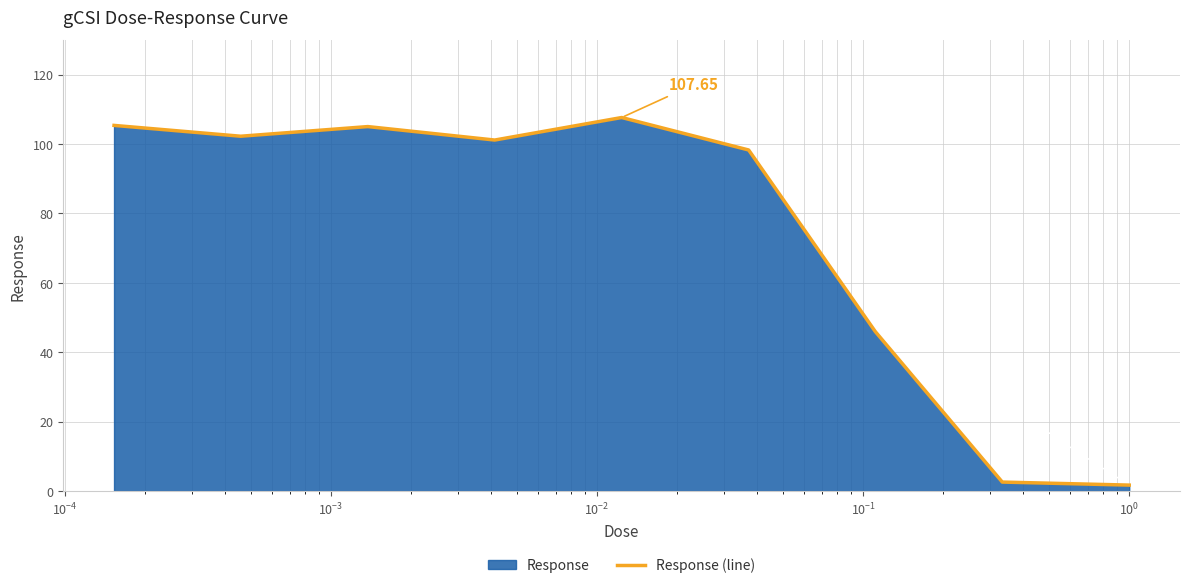

What is the sum of all values?

670.0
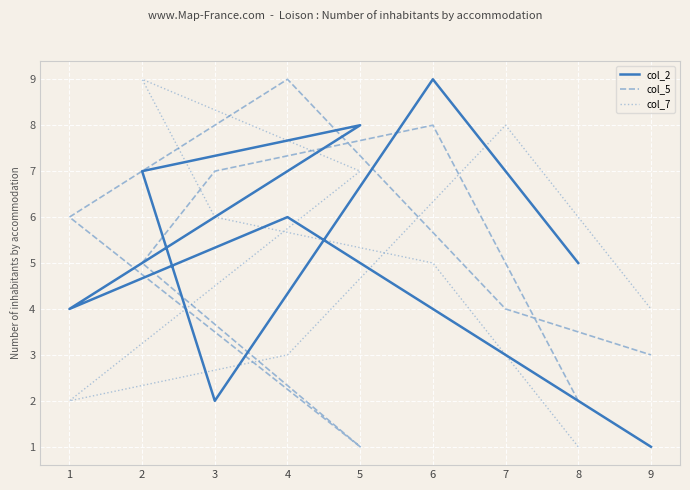

Between which two adjacent categories do col_2 and col_5 first intersect?

6 and 3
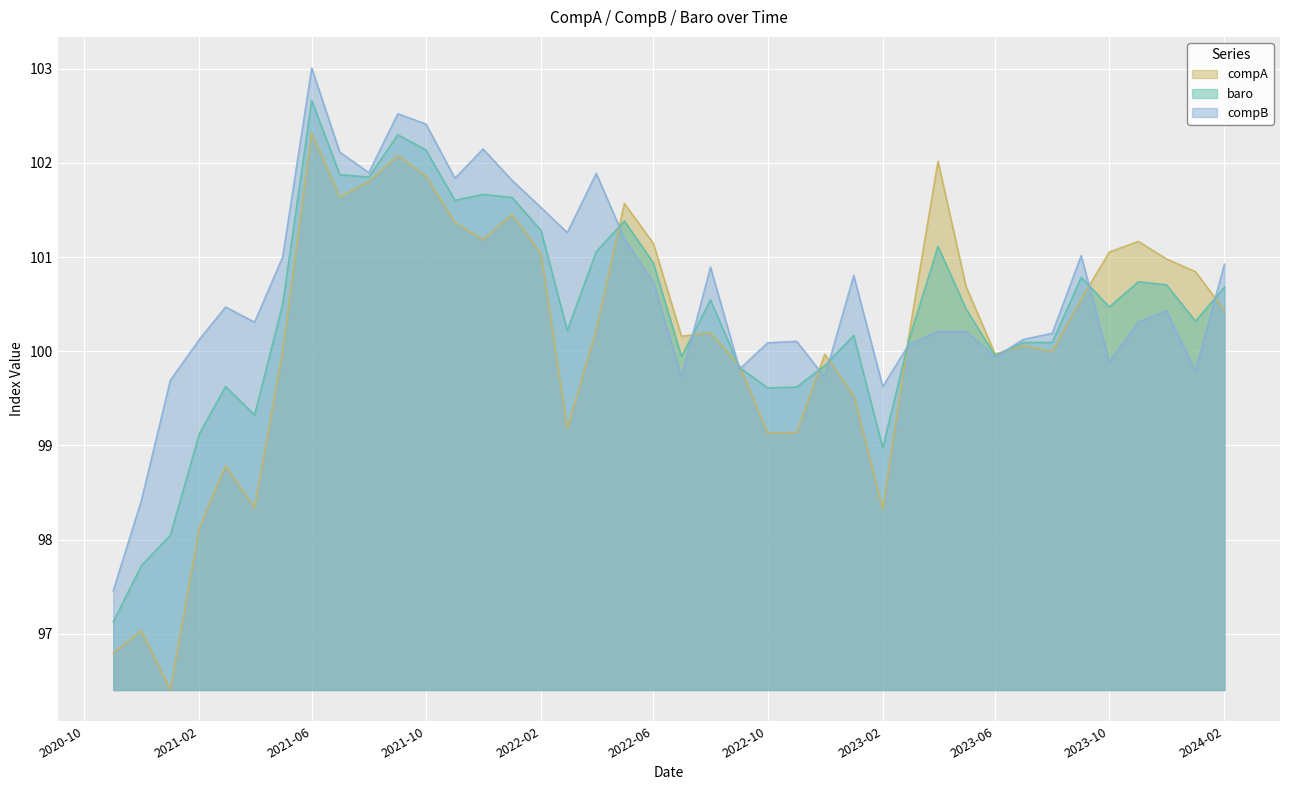

The compA series shows 40.3 at 2023-10. True or false?

False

::::

§ Work order: Can you rewrite the rows above with "series" changed to "line" and everything else left the same? Omit the pictures.

§ Response for this exercise:
What is the sum of all values?

670.0

Between which two adjacent categories do col_2 and col_5 first intersect?

6 and 3

The compA line shows 40.3 at 2023-10. True or false?

False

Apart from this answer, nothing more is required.